Mais qu'est-ce donc qu'une sirène ?

 Comment sait-elle que mon maître me gratte derrière les oreilles ?

Est-ce qu'il existe des sirènes pour chien ?

Parce que si c'est le cas, moi je me mets à l'ordinateur de suite !

Univers Parallèle

jeudi, janvier 10th, 2008

Des moments d’étrangeté s’insinuent parfois dans notre quotidien.  Des morceaux de conversation nous transportent en l’espace d’un éclair dans un monde parallèle. Je m’explique :


Hier soir, nous dînions tranquillement en famille. Je me coupais un morceau de fromage. Rien de plus banal en soi.

Bon, donc, avec  ton fichier c’est  du « HTML » pur mais quand tu mets «<?php » dans le source « html » il faut aussi changer le  suffixe « .html » en « .php »….

Oui, mais, alors et l’arborescence du site ? Quel boulot… Y a pas un toolkit ? pas grave avec des applets  flash dedans, HTML ou PHP idem… et base SQL ? on modif le nom ?

Non, requêtes indépendantes du format. Au pire exportes et sauvegardes.
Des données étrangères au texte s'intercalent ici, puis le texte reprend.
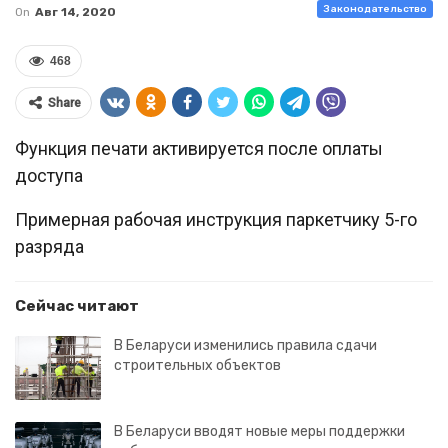
Законодательство
On
Авг 14, 2020
468
Share
Функция печати активируется после оплаты
доступа
Примерная рабочая инструкция паркетчику 5-го
разряда
Сейчас читают
В Беларуси изменились правила сдачи
строительных объектов
В Беларуси вводят новые меры поддержки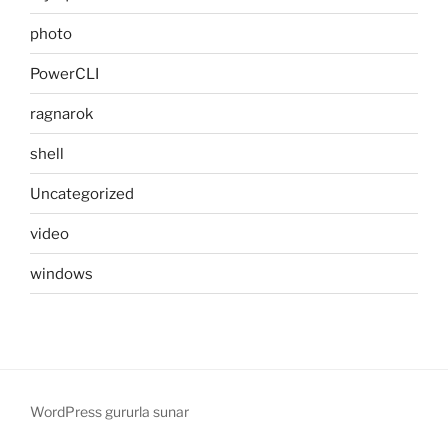
photo
PowerCLI
ragnarok
shell
Uncategorized
video
windows
WordPress gururla sunar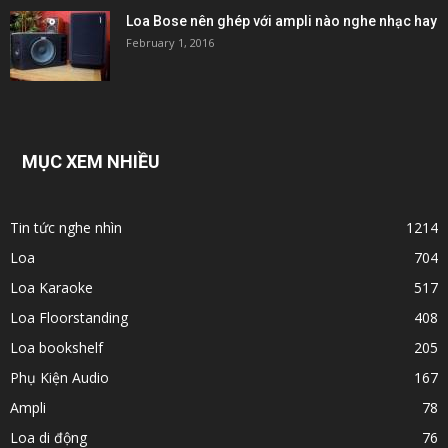
Loa Bose nên ghép với ampli nào nghe nhạc hay
February 1, 2016
MỤC XEM NHIỀU
Tin tức nghe nhìn
1214
Loa
704
Loa Karaoke
517
Loa Floorstanding
408
Loa bookshelf
205
Phụ Kiện Audio
167
Ampli
78
Loa di động
76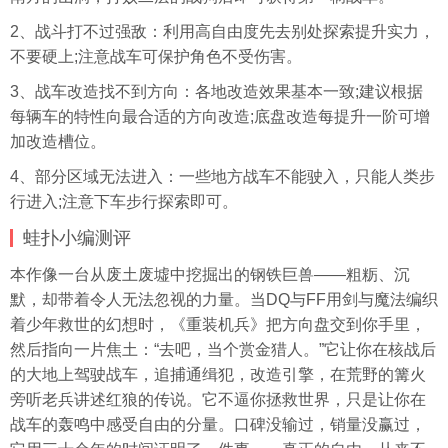
2、战斗打不过强敌：利用高自由度先去别处探索提升实力，
不要硬上;注意战车可保护角色不受伤害。
3、战车改造找不到方向：各地改造效果基本一致;建议根据
每辆车的特性向最合适的方向改造;底盘改造每提升一阶可增
加改造槽位。
4、部分区域无法进入：一些地方战车不能驶入，只能人类步
行进入;注意下车步行探索即可。
蛙扑
小编测评
本作像一台从废土废墟中挖掘出的钢铁巨兽——粗粝、沉
默，却带着令人无法忽视的力量。当DQ与FF用剑与魔法编织
着少年救世的幻想时，《重装机兵》把方向盘交到你手里，
然后指向一片焦土：“去吧，当个赏金猎人。”它让你在核战后
的大地上驾驶战车，追捕通缉犯，改造引擎，在荒野的篝火
旁听老兵讲述红狼的传说。它不逼你拯救世界，只是让你在
战车的轰鸣中感受自由的分量。口碑没输过，销量没赢过，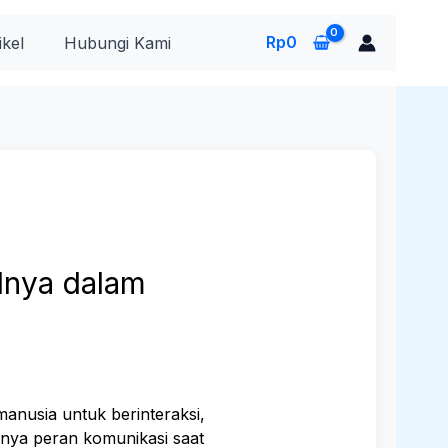
Rp
0
ikel
Hubungi Kami
lnya dalam
nusia untuk berinteraksi,
nya peran komunikasi saat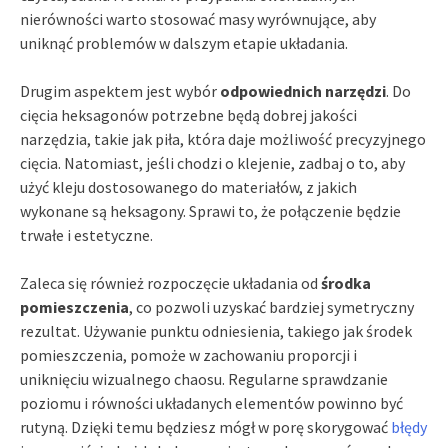
nierówności warto stosować masy wyrównujące, aby
uniknąć problemów w dalszym etapie układania.
Drugim aspektem jest wybór
odpowiednich narzędzi
. Do
cięcia heksagonów potrzebne będą dobrej jakości
narzędzia, takie jak piła, która daje możliwość precyzyjnego
cięcia. Natomiast, jeśli chodzi o klejenie, zadbaj o to, aby
użyć kleju dostosowanego do materiałów, z jakich
wykonane są heksagony. Sprawi to, że połączenie będzie
trwałe i estetyczne.
Zaleca się również rozpoczęcie układania od
środka
pomieszczenia
, co pozwoli uzyskać bardziej symetryczny
rezultat. Używanie punktu odniesienia, takiego jak środek
pomieszczenia, pomoże w zachowaniu proporcji i
uniknięciu wizualnego chaosu. Regularne sprawdzanie
poziomu i równości układanych elementów powinno być
rutyną. Dzięki temu będziesz mógł w porę skorygować
błędy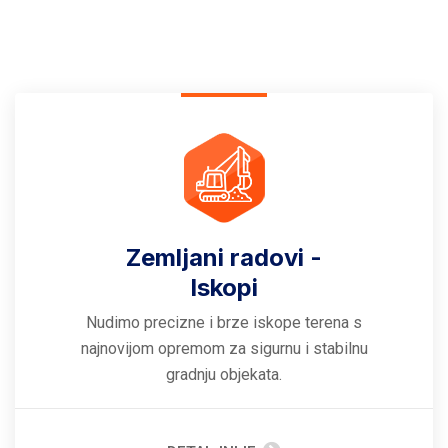
Zemljani radovi -
Iskopi
Nudimo precizne i brze iskope terena s
najnovijom opremom za sigurnu i stabilnu
gradnju objekata.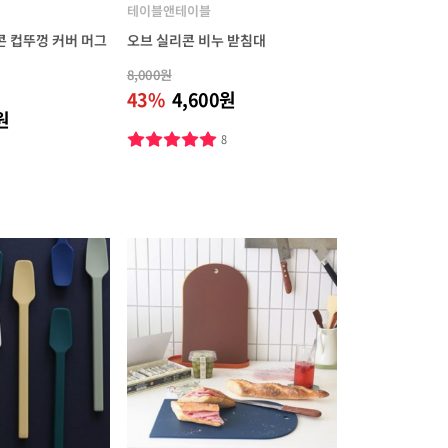
테이블앤테이블
 컵뚜껑 커버 머그
오브 실리콘 비누 받침대
8,000원
43%
4,600원
원
8
5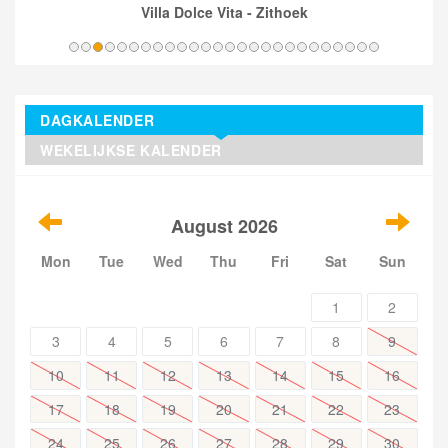
Villa Dolce Vita - Zithoek
DAGKALENDER
WEKELIJKSE KALENDER
August 2026
Mon
Tue
Wed
Thu
Fri
Sat
Sun
1
2
3
4
5
6
7
8
9
10
11
12
13
14
15
16
17
18
19
20
21
22
23
24
25
26
27
28
29
30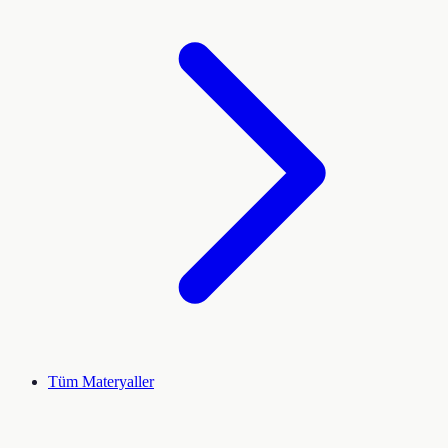
Tüm Materyaller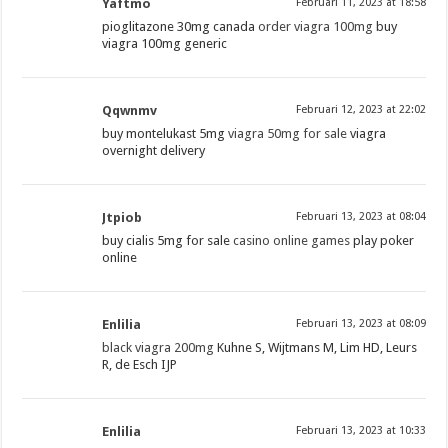
Yaftmo
Februari 11, 2023 at 18:58
pioglitazone 30mg canada
order viagra 100mg
buy
viagra 100mg generic
Qqwnmv
Februari 12, 2023 at 22:02
buy montelukast 5mg
viagra 50mg for sale
viagra
overnight delivery
Jtpiob
Februari 13, 2023 at 08:04
buy cialis 5mg for sale
casino online games
play poker
online
Enlilia
Februari 13, 2023 at 08:09
black viagra 200mg
Kuhne S, Wijtmans M, Lim HD, Leurs
R, de Esch IJP
Enlilia
Februari 13, 2023 at 10:33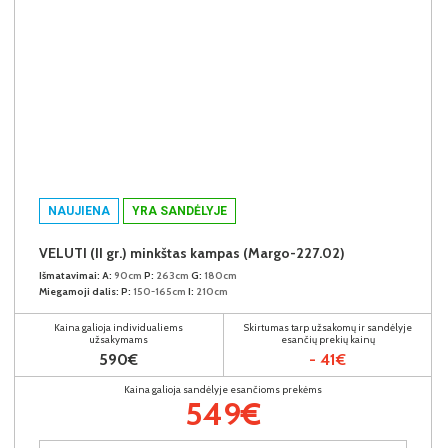
NAUJIENA
YRA SANDĖLYJE
VELUTI (II gr.) minkštas kampas (Margo-227.02)
Išmatavimai:
A:
90cm
P:
263cm
G:
180cm
Miegamoji dalis:
P:
150-165cm
I:
210cm
Kaina galioja individualiems
Skirtumas tarp užsakomų ir sandėlyje
užsakymams
esančių prekių kainų
590€
- 41€
Kaina galioja sandėlyje esančioms prekėms
549€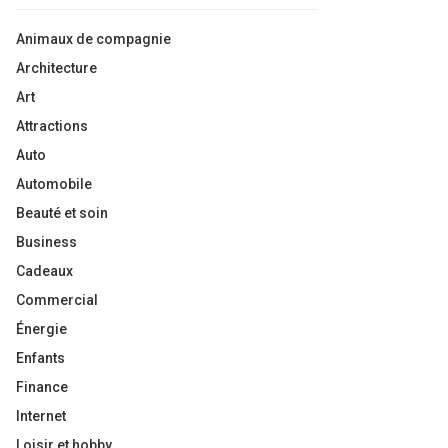
Animaux de compagnie
Architecture
Art
Attractions
Auto
Automobile
Beauté et soin
Business
Cadeaux
Commercial
Énergie
Enfants
Finance
Internet
Loisir et hobby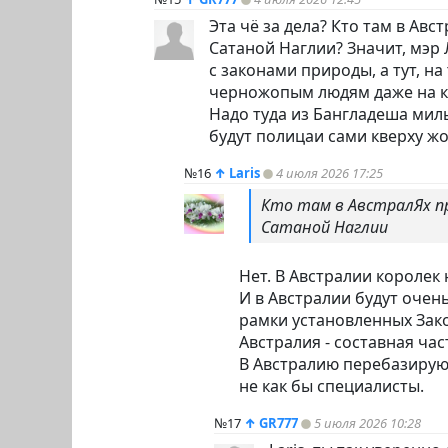
Эта чё за дела? Кто там в Авс
Сатаной Наглии? Значит, мэр 
с законами природы, а тут, на
черножопым людям даже на ко
Надо туда из Бангладеша миль
будут полицаи сами кверху жо
№16
↑
Laris
4 июля 2026 17:25
Кто там в АвстралЯх пр
Сатаной Наглии
Нет. В Австралии королек 
И в Австралии будут очен
рамки установленных Закон
Австралия - составная час
В Австралию перебазируют
не как бы специалисты.
№17
↑
GR777
5 июля 2026 10:28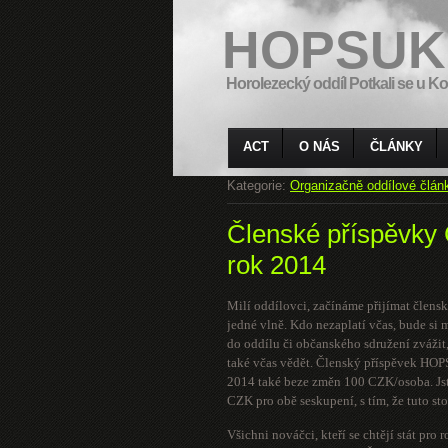
HOPSUK
Horolezecký oddíl Potkali se u Ko
ACT
O NÁS
ČLÁNKY
Kategorie:
Organizačně oddílové člán
Členské příspěvk
rok 2014
Milí oddílovci, začínáme přijímat člen
jedné vlně. Kdo nezaplatí včas, bude si
do oddílu či občanského sdružení zvážit,
také včas vědět. Členský příspěvek HOP
2014 také beze změn 100 CZK/osoba. Jst
CZK pro obě seskupení, s tím, že tuto st
Všichni nováčci, kteří se chtějí stát p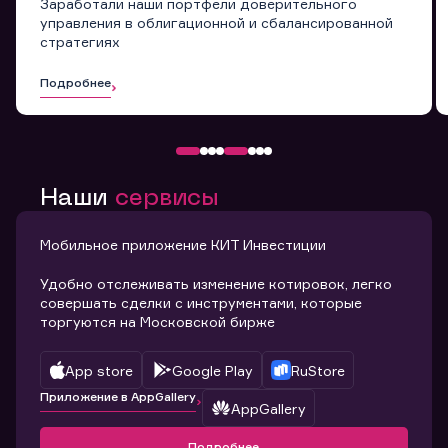
Заработали наши портфели доверительного
управления в облигационной и сбалансированной
стратегиях
Подробнее
Наши
сервисы
Мобильное приложение КИТ Инвестиции
Удобно отслеживать изменение котировок, легко
совершать сделки с инструментами, которые
торгуются на Московской бирже
App store
Google Play
RuStore
Приложение в AppGallery
AppGallery
Подробнее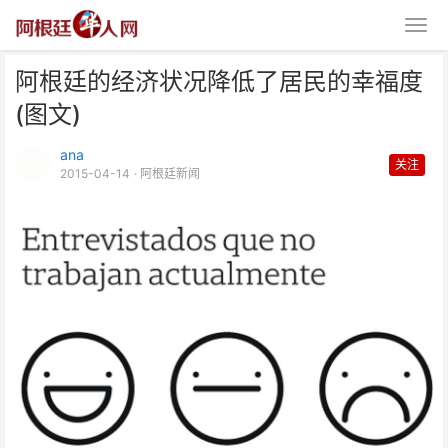
阿根廷的经济状况降低了居民的幸福度
(图文)
ana
关注
2015-04-14
· 阿根廷新闻
阿根廷的经济状况降低了居民的幸
福度(图文)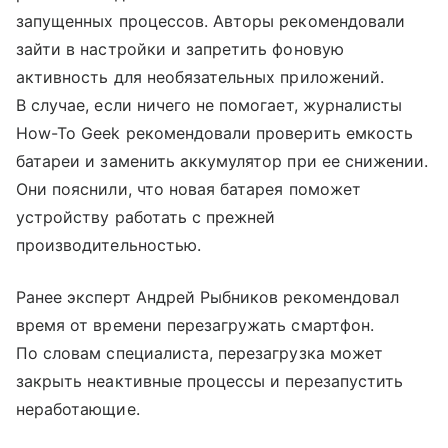
запущенных процессов. Авторы рекомендовали
зайти в настройки и запретить фоновую
активность для необязательных приложений.
В случае, если ничего не помогает, журналисты
How-To Geek рекомендовали проверить емкость
батареи и заменить аккумулятор при ее снижении.
Они пояснили, что новая батарея поможет
устройству работать с прежней
производительностью.
Ранее эксперт Андрей Рыбников рекомендовал
время от времени перезагружать смартфон.
По словам специалиста, перезагрузка может
закрыть неактивные процессы и перезапустить
неработающие.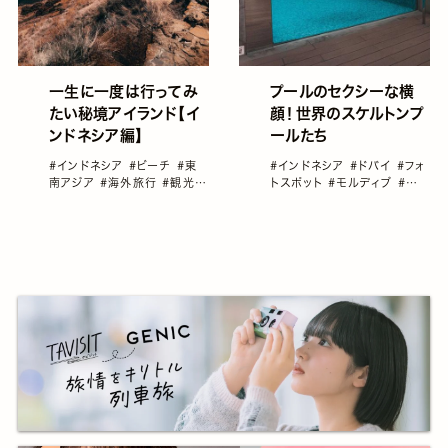
一生に一度は行ってみ
プールのセクシーな横
たい秘境アイランド【イ
顔！世界のスケルトンプ
ンドネシア編】
ールたち
#インドネシア
#ビーチ
#東
#インドネシア
#ドバイ
#フォ
南アジア
#海外旅行
#観光ス
トスポット
#モルディブ
#世
ポット
界の美しい「水」シーン
#憧れ
のホテル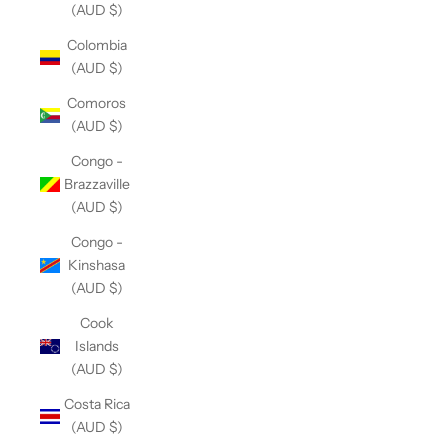
(AUD $)
Colombia
(AUD $)
Comoros
(AUD $)
Congo -
Brazzaville
(AUD $)
Congo -
Kinshasa
(AUD $)
Cook
Islands
(AUD $)
Costa Rica
(AUD $)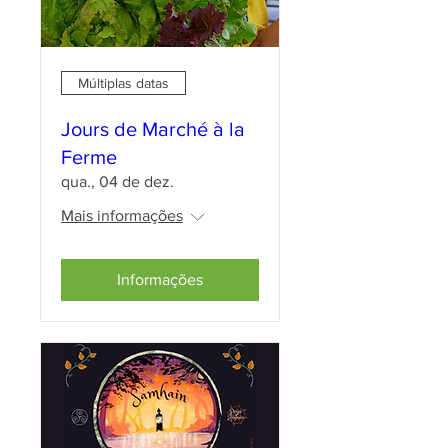
Múltiplas datas
Jours de Marché à la
Ferme
qua., 04 de dez.
Mais informações
Informações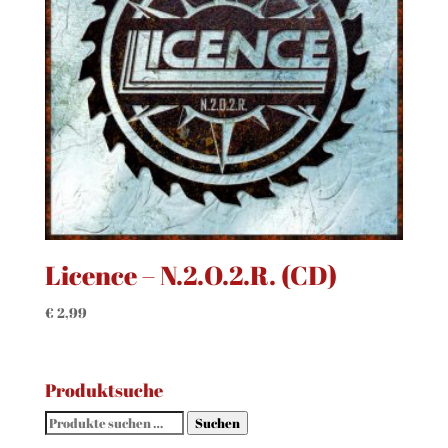
Licence – N.2.O.2.R. (CD)
€
2,99
Produktsuche
Suchen
Suchen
Je tourne la tête ébahie. Je n’avais plus devant moi, mon mari et mon fils, mais un Tok’ra discutant avec un Asgard du prochain plan de bataille contre les Goa’uld ! Pénétration en territoire ennemi par le « Chapaï », invisibilité grâce à un appareil Sodan, transformation avec la machine de Nirrti et j’en passe.

Euh, cela vous dérangerez de revenir à table avec moi…

Pardon, ma chérie, tu disais ?

Je me sens un peu seule, tout d’un coup… vous ne pourriez pas parler français…c’est quoi cette espèce de langue venue d’ailleurs…

Mais, enfin, mon amour, c’est pour ton site.

Mon site, mon site. Mais enfin tu ne peux pas décompresser un peu. Tu viens juste de changer la couleur de la page d’accueil.

Non, il faut que je mette en ligne le dernier texte, dans le livre des Amis. Au fait, tu as le nom de l’auteur ?

Pas encore, mais je suis sûre que si tu ne le fais que demain, il comprendra…

Oui, tu as raison. Et avec notre fils, nous avons pensé que le sépia pour une sirène ce n’est pas le mieux.

Tu sais, Maman, je m’amuse à faire du graphisme, alors on te réserve une surprise !

Tu y passes déjà tellement de temps…tu as mis en valeur les textes qui nous sont prêtés, modifier le forum…

Oui, mais le temps que j’y passe n’est rien comparé à ce que tu donnes par tes mots. Regarde le dernier message dans le livre d’or… Je veux ce qu’il y a de mieux pour toi et pour tes lecteurs.

Tu n’en finiras donc jamais ?

Comme toi d’écrire…

Et moi je donne entièrement raison à Papa…

Bon allez, stop pour ce soir ! Vous me donnez mal à la throne avec tout votre bazar informatique.

Les voilà qu’ils éclatent de rire et moi avec.

–  Il serait peut-être temps que tu arrêtes le thé pomme cannelle, voilà que tu te mets à parler en Ancien !!

Bon allez, trêve de bêtise tous les deux. Au lit la marmaille !

Puis me retournant vers mon homme : demain est un autre jour, Anjin San. 

 

P.S. : pour info : quelques références à la série Stargate SG1. Anjin San, ou pilote dans le livre de James Clavell « Shogun ».